_Study text_
+-------+

Pigs more resembles & unusually harsh & ugly version of film noirs than it does what would become classical yakuza-eiga. Chases through spookily lit alleys in contrast to the gaudily lit neon jungle of the city, nihilistic anti-heros or no heros at all, set in a lawless world of violence, pornography, prostitution, black markets, & all-round criminality & greed, with moments of decency & the possibility of love squashed by the chaotic post-war environment of every dog (or pig) for himself. The film is either too early, or Imamura too serious & dark a satirist, to romanticize the dark underworld of criminals as occurs in classic yakuza-eiga wherein at least one chivalrous gambler retains feudalistic ideals. Imamura's window into the gangster world is almost too real & too painful, though not without a certain grimy beauty void of romanticism.

Wartime gangsters were the focus of such films as Kihachi Okamoto's two-part epic Free-Agent Hoodlums aka Desparate Outpost (Dokuritsu Gurentai, Toho, 1959); & Westward Desparado (Dokuritsu Gurentai Nishi-e, Toho, 1960.) The illustration at the top of the page advertises the first part of this double film.

Hoodlum SoldierThe wartime gangster might be a mercenary hero whose previous experience as a streetfighter makes him an exceptional if unmanageable soldier, as in Dokuritsu Gurentai, or he might be a misfit clever enough to escape the military system & serve himself. In Yasuzo Masamura's Hoodlum Soldier aka Yakuza Hoodlum (Heitai Yakuza, Daiei, 1965; illustration for this film is here at the left) the hero, Kisaburo, is played by Shintaro Katsu of Zatoichi fame. He deserts the army & gets away with it.

Tokuzo Tanaka directed six Heitai Yakuza sequels between 1966 & 1968. Kazuo Mori directed one in 1966, & Yasuzo Masamura returned to the series in 1972 for a final episode (the only one in color).

In episode after episode they adventure around China perpetuating scams while evading army service. The series just about sweeps clear across the period when yakuza-eiga dominated in the cinemas. Most of these episodes amount to wartime buddy-flicks about the Gangster & the Pacifist (Takahiro Tamura) & did not really coopt the standard yakuza-eiga attitudes that arose in the 1960s. The classic type yakuza-eiga ends in spectacular swordplay for a chivalrous cause, in an ironic way upholding feudal/samurai ideals. The Heitai Yakuza shows charming, witty characters in active revolt against the last military vestages of feudalism in Japan.

Just about the first gangster films to focus on martial arts & swordplay in lieu of the gun involved the concept of the "gangster priest." The pre-eminant yakuza priest film was The Blind Monk Swordsman (Akubozu Kyokaku-den, Toei, 1962), set in the Meiji era, a period of westernization.

This film has as its chief antagonist a man called Death (Chiyonosuke Azuma), dressed in western garb, carrying his sword in a British walking cane. He's nearly as heroic as the blind monk, Tessen, but Tessen's also symbolic of the demise of Japan's traditional ways & feudalism. Though Death symbolizes the new ways & Tessen the old, neither is actually a bad man, much as in Wakayama's Karate Killer Priest series, his nemesis the blind bullwhip priest is not actually evil. We discover in flashbacks that the semi-heroic Death lost his beloved & became a bitter man, his motivations are no more or less grim than Tessen's.

+-------+

_Complete the following_
A. Echo the gangster film text from "This film has" up to and including "grim than Tessen's.", copying it word for word.
B. In one to three sentences, give the gangster film text's explanation for why Pigs does not romanticize the criminal underworld as classic yakuza-eiga do.

+-------+

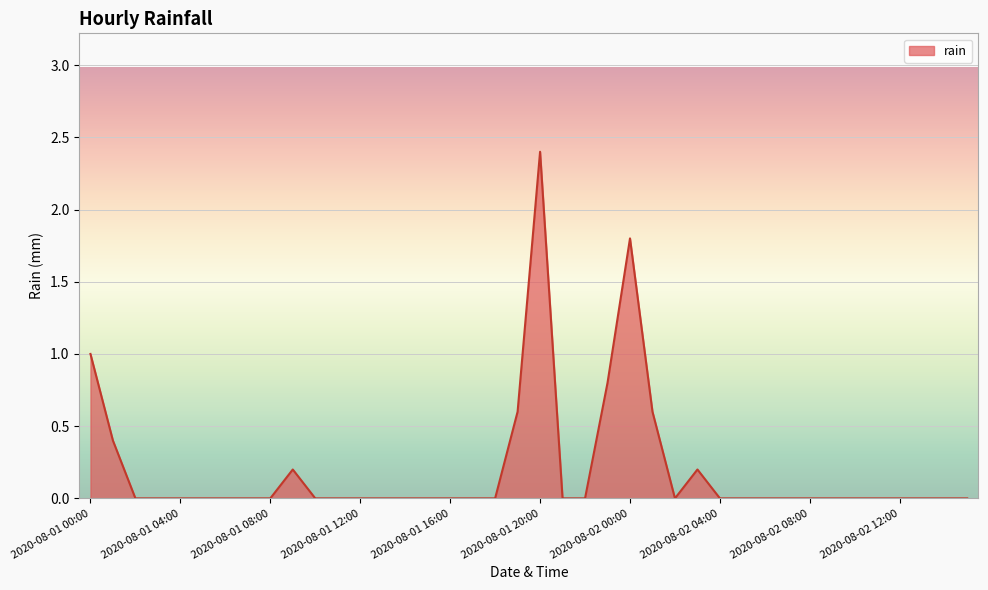

Reading left to right, extract all data points from this chart.

1.0	0.4	0.0	0.0	0.0	0.0	0.0	0.0	0.0	0.2	0.0	0.0	0.0	0.0	0.0	0.0	0.0	0.0	0.0	0.6	2.4	0.0	0.0	0.8	1.8	0.6	0.0	0.2	0.0	0.0	0.0	0.0	0.0	0.0	0.0	0.0	0.0	0.0	0.0	0.0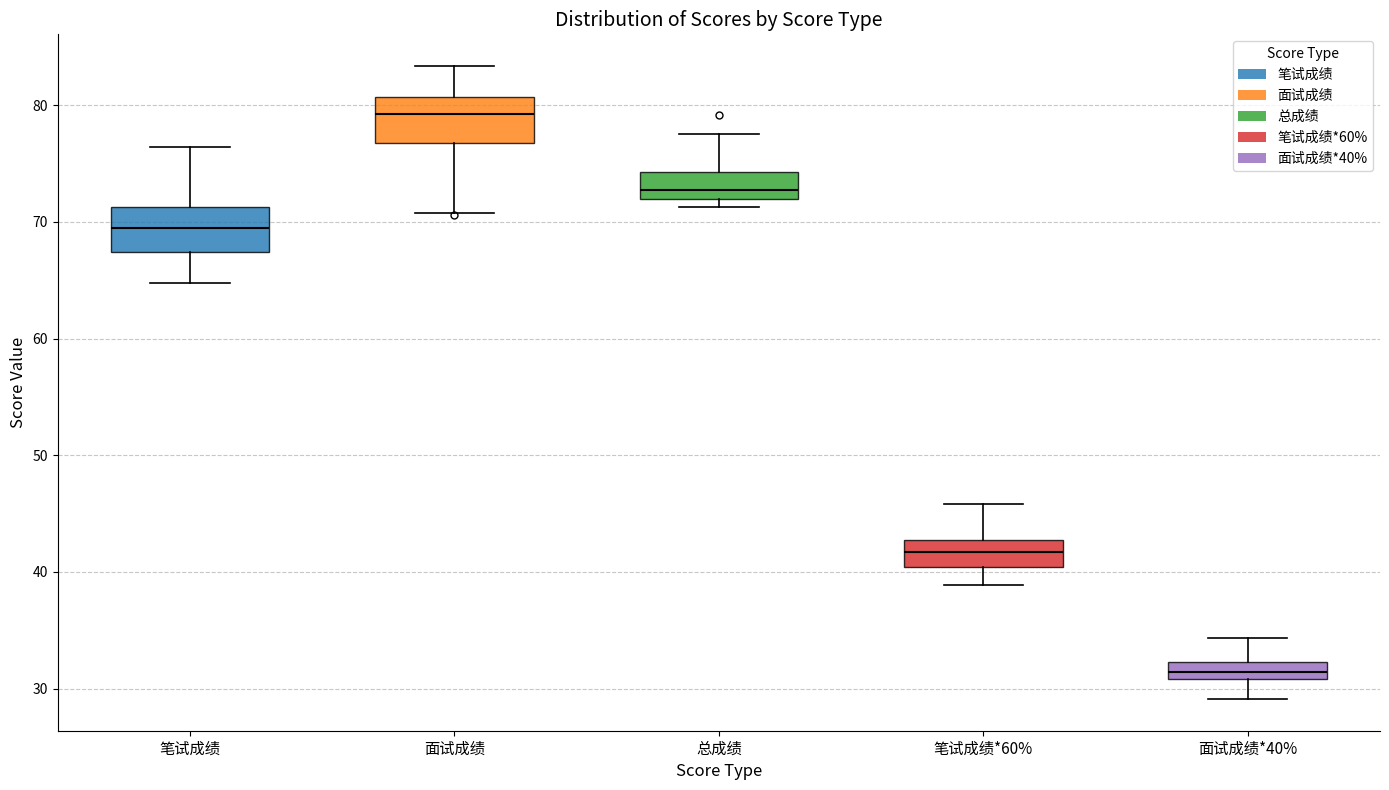

Where does the lower whisker of the box for 笔试成绩*60% end on the y-axis? The values are not printed on the chart, so give them approximately, as read against the axis.

39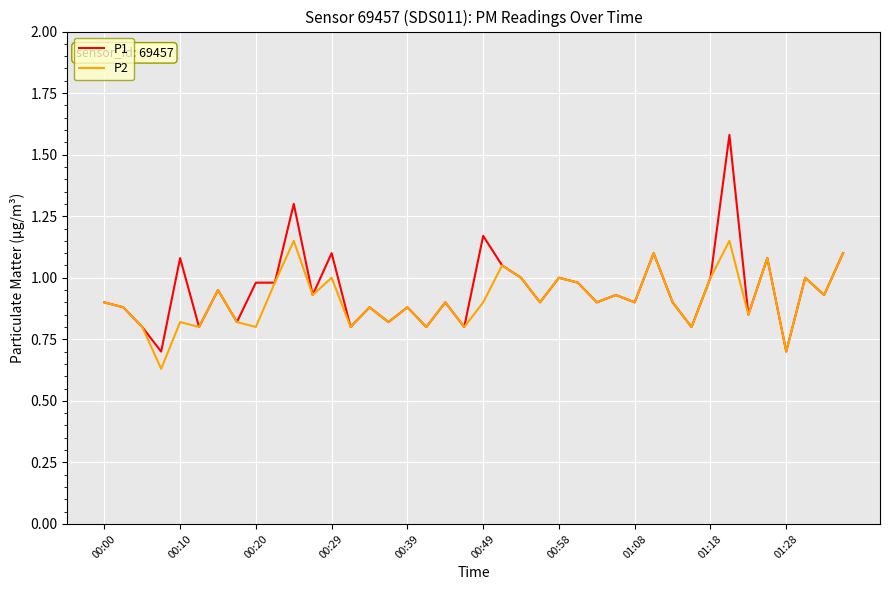

How many lines are shown in the chart?

2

+-------+

_Answers for this exercise_
A.
This film has as its chief antagonist a man called Death (Chiyonosuke Azuma), dressed in western garb, carrying his sword in a British walking cane. He's nearly as heroic as the blind monk, Tessen, but Tessen's also symbolic of the demise of Japan's traditional ways & feudalism. Though Death symbolizes the new ways & Tessen the old, neither is actually a bad man, much as in Wakayama's Karate Killer Priest series, his nemesis the blind bullwhip priest is not actually evil. We discover in flashbacks that the semi-heroic Death lost his beloved & became a bitter man, his motivations are no more or less grim than Tessen's.

B. The text says that either the film came too early or Imamura was too serious and dark a satirist to romanticize that world. Classic yakuza-eiga, by contrast, romanticize it through at least one chivalrous gambler who keeps feudalistic ideals.